ColumnistsPREMIUM

PETER BRUCE: Question everything the government tells you, even if it is just the time

If investors wish to know what will happen to the money they put into a partnership with the ANC, they should read its literature

Picture: 123RF
Picture: 123RF

Roll up, roll up. Today is Thursday, March 24. Welcome to the fourth annual SA Investment Conference. The conference will position SA as a “globally relevant player and partner in trade” and “showcase investment opportunities that will transform the economy and create employment opportunities”.          

Press releases say the first three conferences raised R700bn. A huge amount, but sadly not much more than companies had planned to invest anyway. Forgive yourself if you get lost in the hype. Government officials and ministers throw numbers around like confetti.

President Cyril Ramaphosa’s target was R1.2-trillion by 2024, and he may get well past there. While the investments are being made, unemployment has continued to rise and will top 38% officially by the time the final investments counts are in. Something isn’t working.

Business will pitch up today. Local CEOs are acutely conscious of the need to be seen to be trying to help, but they know the truth about this government – it is lost in its own politics. It has no coherent economic strategy. Politics always trumps economics. The ministers who should be leading a government-wide investment drive either don’t understand what it is they have to do or actively don’t care to do it.

Ramaphosa says he wants “partnerships”, but everyone knows a partnership with the government is also one with the party that runs it, the ANC. If you want to know what’s going to happen to the money you plough into a partnership with the ANC, then read its literature and don’t say you weren’t warned.

I’m not trying to scare investors off attending today’s conference, but I have some advice for them. You can make good money in SA. No-one is going to stop you investing, and whatever you do you won’t be able to stop the government taking credit for it. But keep your eye on the money. Ignore the noise and get on with what you do. We are an agreeable people, conservative and dutiful. Pay your taxes.

Question literally everything the government tells you. Even if it is merely the time. They mean well but they’re incompetent. I read a fascinating article here by Portia Derby, CEO of Transnet, our big rail, ports and pipeline operator, on plans to get the private sector involved in Transnet’s operations. As “partners”.

One of Ramaphosa’s economic reforms is to encourage private capital into the country’s derelict and bankrupt state-owned harbours and railways.

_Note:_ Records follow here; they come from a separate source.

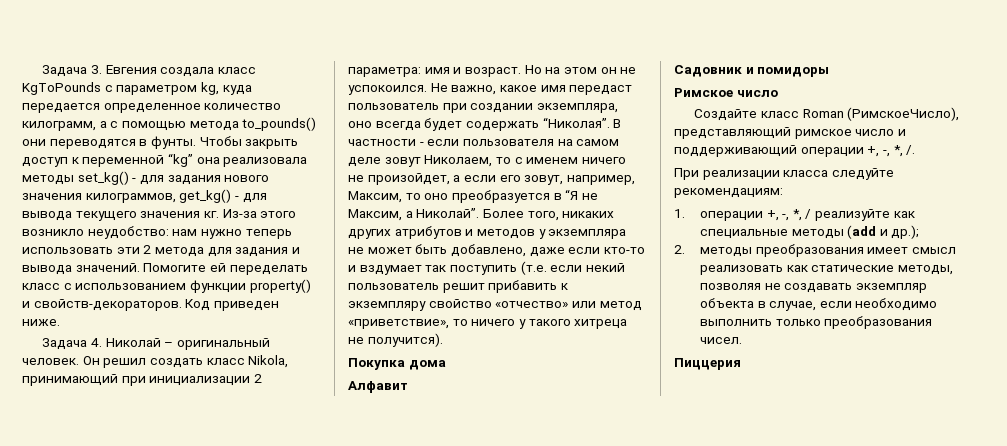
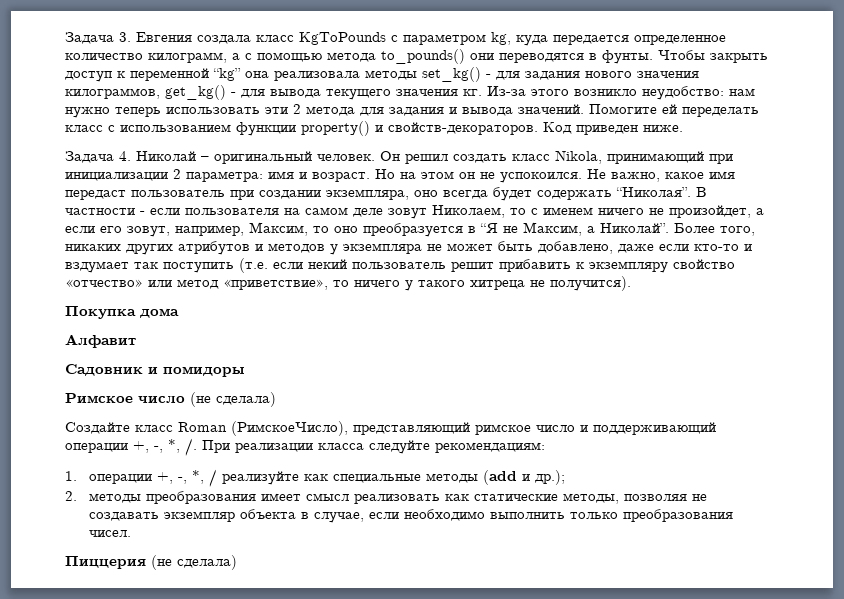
(778, 93) none -> [190,392,276,407] (не сделала)
(916, 150) // -> (197, 447) none
(741, 364) none -> [151,555,237,570] (не сделала)

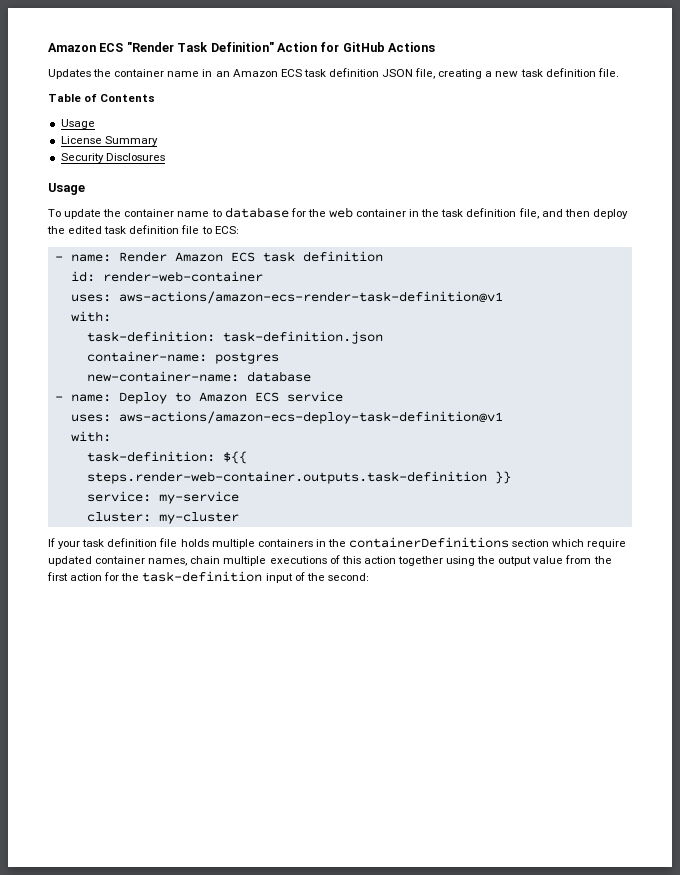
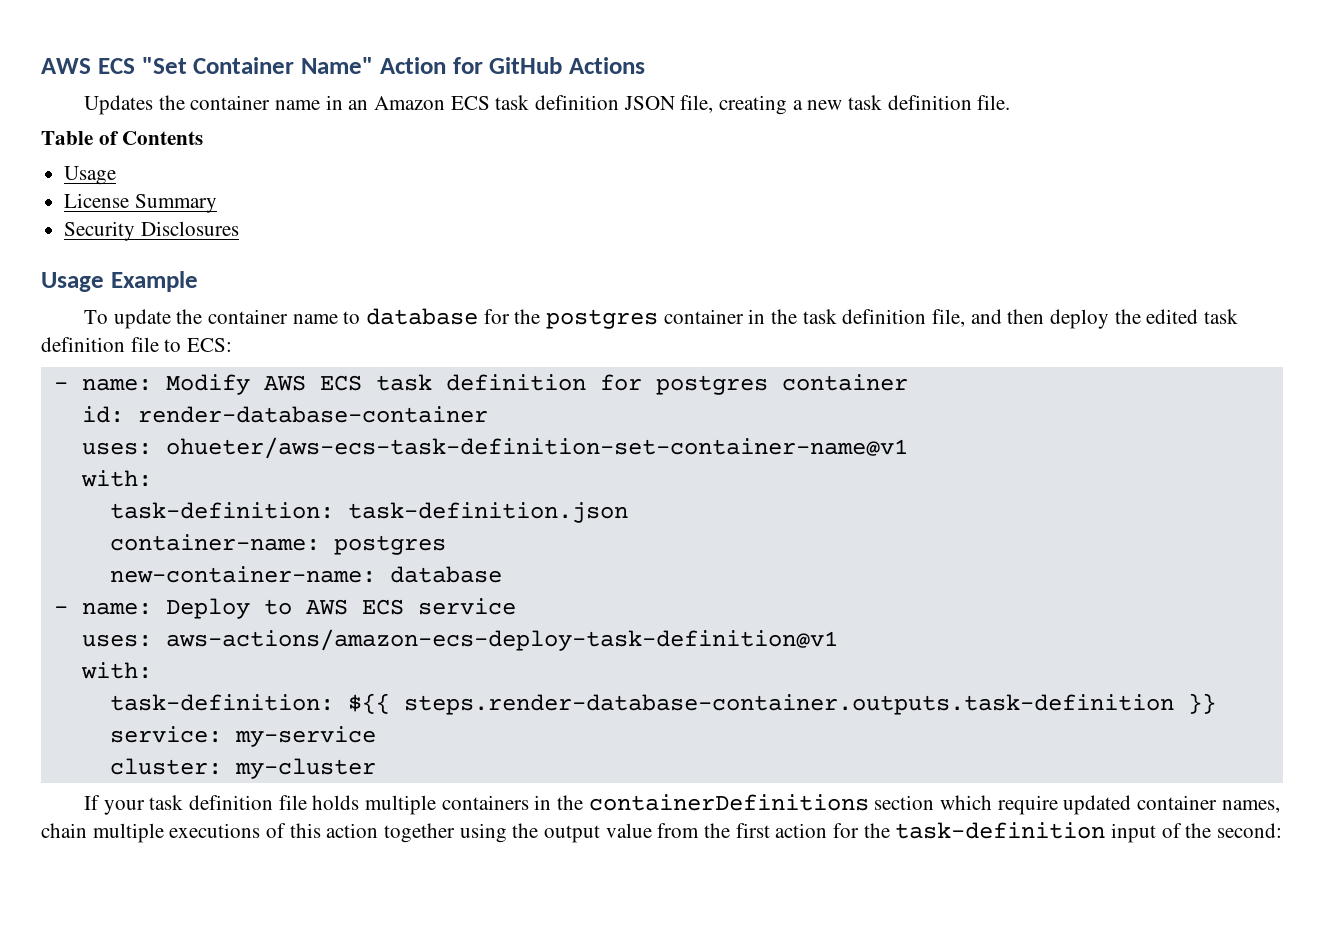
[48,42,274,52] Amazon ECS "Render Task Definition" -> [41,57,373,74] AWS ECS "Set Container Name"
(85, 189) none -> [110,271,198,292] Example
[328,207,353,218] web -> [546,309,659,329] postgres
[118,251,383,262] Render Amazon ECS task definition -> [165,374,908,395] Modify AWS ECS task definition for postgres container
[102,271,263,282] [70,291,503,304] render-web-container // uses: aws-actions/amazon-ecs-render-task-definition@v1 -> [137,406,488,423] [81,437,908,459] render-database-container // uses: ohueter/aws-ecs-task-definition-set-container-name@v1
[198,392,247,402] Amazon -> [305,599,348,615] AWS
[86,471,487,484] steps.render-web-container.outputs.task-definition -> [403,694,1174,715] steps.render-database-container.outputs.task-definition

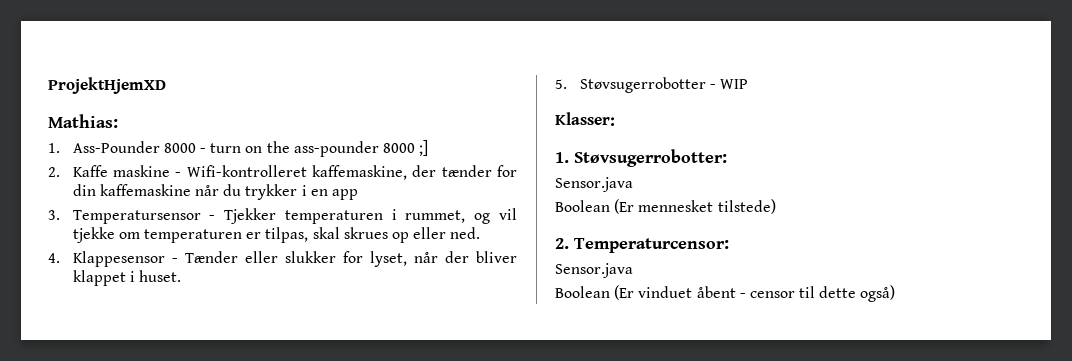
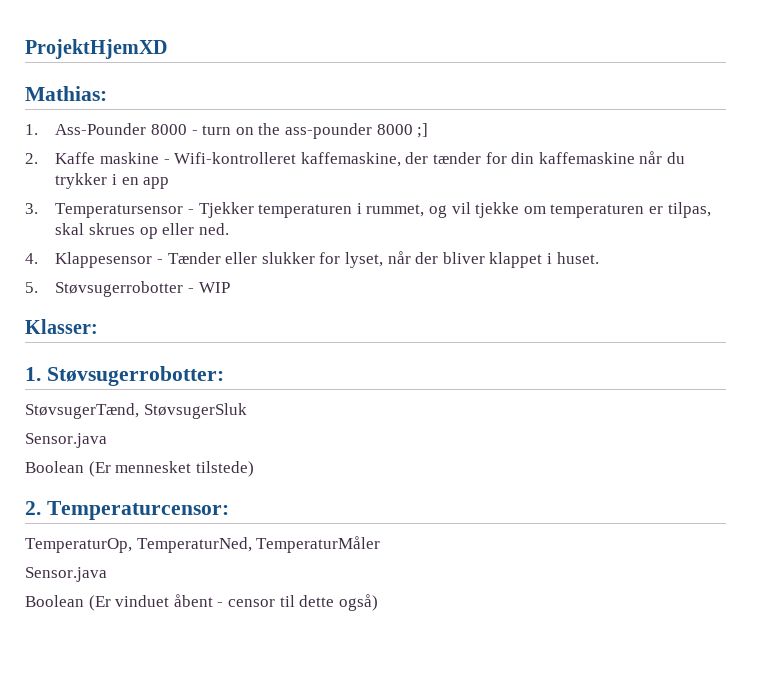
(727, 158) none -> [25,403,247,419] // StøvsugerTænd, StøvsugerSluk
(729, 245) none -> [25,536,381,553] // TemperaturOp, TemperaturNed, TemperaturMåler

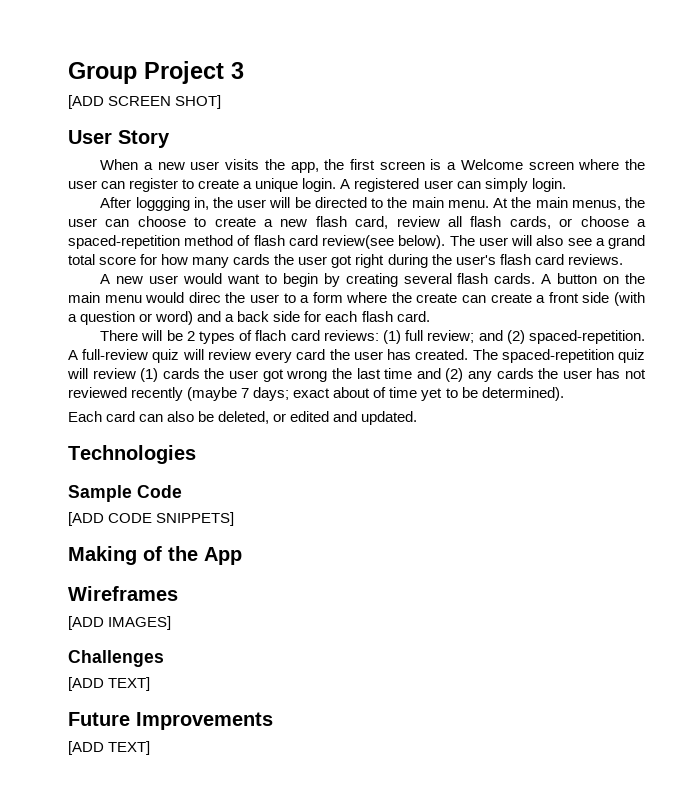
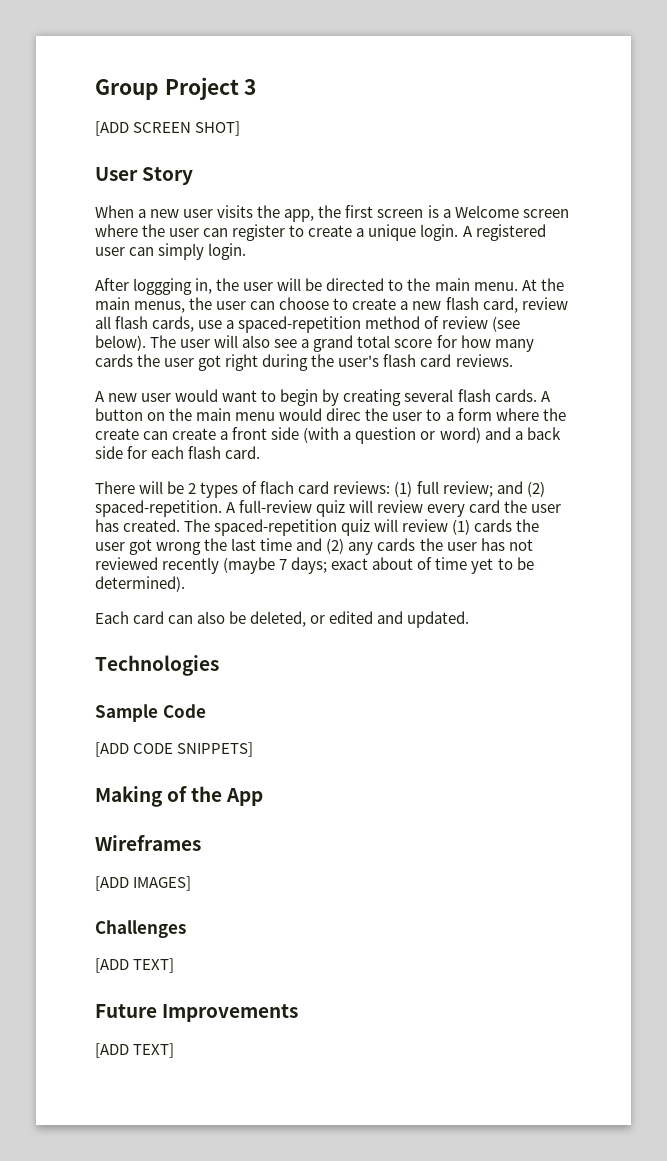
[559,216,629,227] or choose -> [198,320,223,329] use
[253,235,395,249] flash card review(see -> [442,316,521,332] review (see

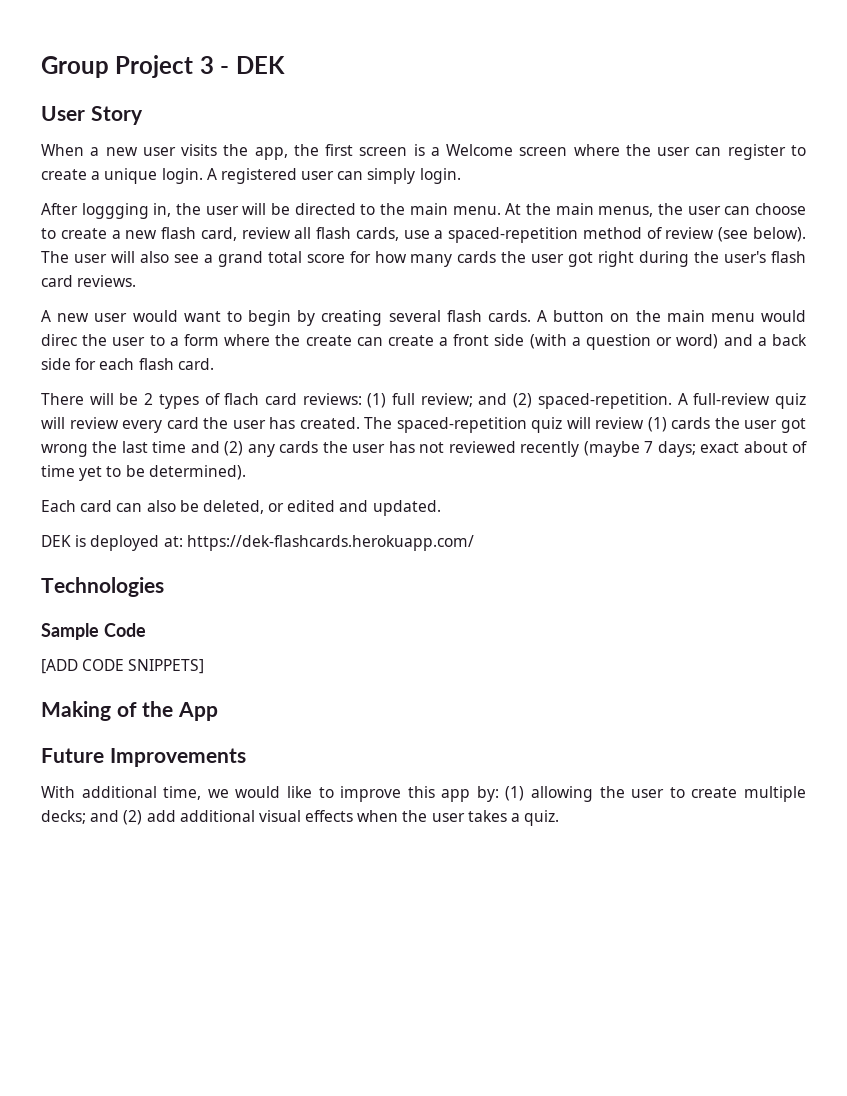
[95,121,241,136] // [ADD SCREEN SHOT] -> [220,56,285,74] - DEK
(470, 619) none -> [41,535,474,551] // DEK is deployed at: https://dek-flashcards.herokuapp.com/
[95,835,201,851] [95,876,192,891] [95,920,186,938] [95,958,175,973] [95,1004,299,1022] [95,1043,175,1058] Wireframes // [ADD IMAGES] // Challenges // [ADD TEXT] // Future Improvements // [ADD TEXT] -> [41,748,246,767] [41,786,807,802] [41,810,560,826] Future Improvements // With additional time, we would like to improve this app by: (1) allowing the user to create multiple decks; and (2) add additional visual effects when the user takes a quiz.

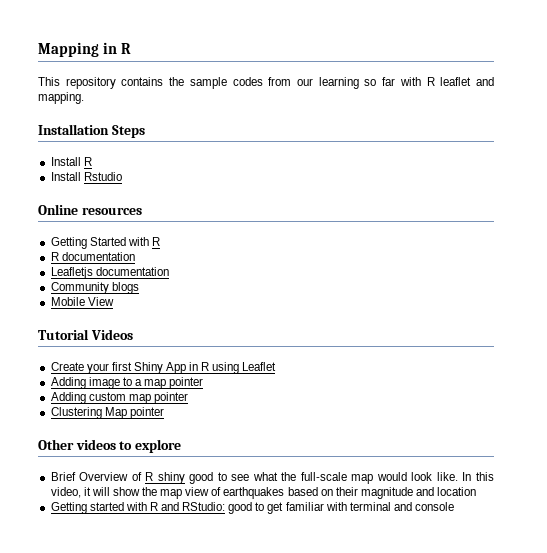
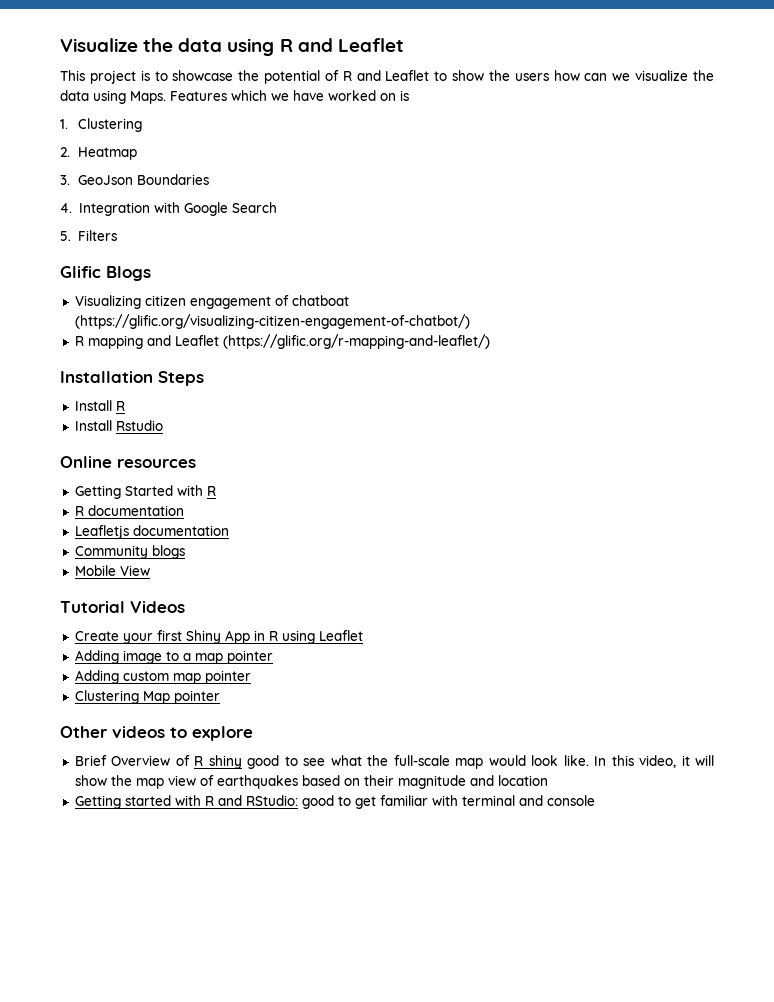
[38,42,131,57] Mapping in R -> [60,38,404,56] Visualize the data using R and Leaflet
[65,77,495,89] [38,92,84,104] repository contains the sample codes from our learning so far with R leaflet and mapping. -> [89,70,715,84] [60,90,409,104] [60,118,142,132] [60,147,137,160] [60,174,209,185] [60,202,277,216] [60,230,117,241] [60,266,151,281] [74,295,349,309] [74,314,470,329] [74,334,490,349] project is to showcase the potential of R and Leaflet to show the users how can we visualize the data using Maps. Features which we have worked on is // 1. Clustering // 2. Heatmap // 3. GeoJson Boundaries // 4. Integration with Google Search // 5. Filters // Glific Blogs // Visualizing citizen engagement of chatboat (https://glific.org/visualizing-citizen-engagement-of-chatbot/) // R mapping and Leaflet (https://glific.org/r-mapping-and-leaflet/)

Derby wrote that: “In containers, autos and agriculture, strong partnerships are in the transaction delivery stage, with container terminal requests for proposals in the ports of Ngqura (Coega) and Durban.”

I think that means a request for proposals to big international port operators like Dubai Ports World or Maersk has been put in the post and we are awaiting an outcome. I hope there’s a queue, but my second bit of advice is that if you absolutely have to be a partner to any part of the state, make sure you have real, actual, operational control over your investment, or walk away.

Of course, even before the conference begins Ramaphosa will know how much is in the pipeline. His chief go-getter in the matter is trade, industry & competition minister Ebrahim Patel, and the man is a machine. He will have taken down every item of coming SA corporate capex with a permanent marker and the total will be the number Ramaphosa speaks next.

If he can put a number to the understanding reached between Anglo American and Electricite de France (EDF) to install up to 5GW (5,000 MW) between now and 2030 to power 100% of Anglo’s operations here by wind, solar or batteries by 2030, he will scream past the R1.2-trillion target.

This deal is just breathtaking. It is the right thing to do and a signal of intent to do business as the  independent I was trying to describe earlier. And I am so happy Anglo CEO Mark Cutifani, a perfect ambassador for SA during his stewardship of the company, got to announce it before he retires.

Sadly for the ANC, there’s nothing to steal from deals like the Anglo/EDF arrangement. For that there’s the gas lobby, trying, unfortunately with some success, to place gas as the transition fuel of choice between coal and renewables. The powerful National Business Initiative backs it, though, led by Sasol. That’s to be expected. As the ANC struggles to pay staff salaries, national chair Gwede Mantashe suddenly loves gas too. Even Derby’s hand is up. She wrote here that her ports are preparing for liquefied natural gas imports. Why?

“A partnership between Transnet and the industrial development zone is proposed to do the same at the Port of Ngqura,” she wrote. “These interventions are key to changing the energy mix for SA and establishing competitive sources of energy  for enhancing our manufacturing exports.”

Such confident, smooth promises. Give yourself over and you can almost touch the gas terminal and the exports themselves. Don’t ask yourself “Why gas?” Or how Anglo can do 5GW of renewables in eight years to run the country’s biggest mines and we can’t do it nationally to renewables without passing gas first.

Except it isn’t just passing gas. It’s theft. Welcome to SA. Let me take you to our leader.

• Bruce is a former editor of Business Day and the Financial Mail.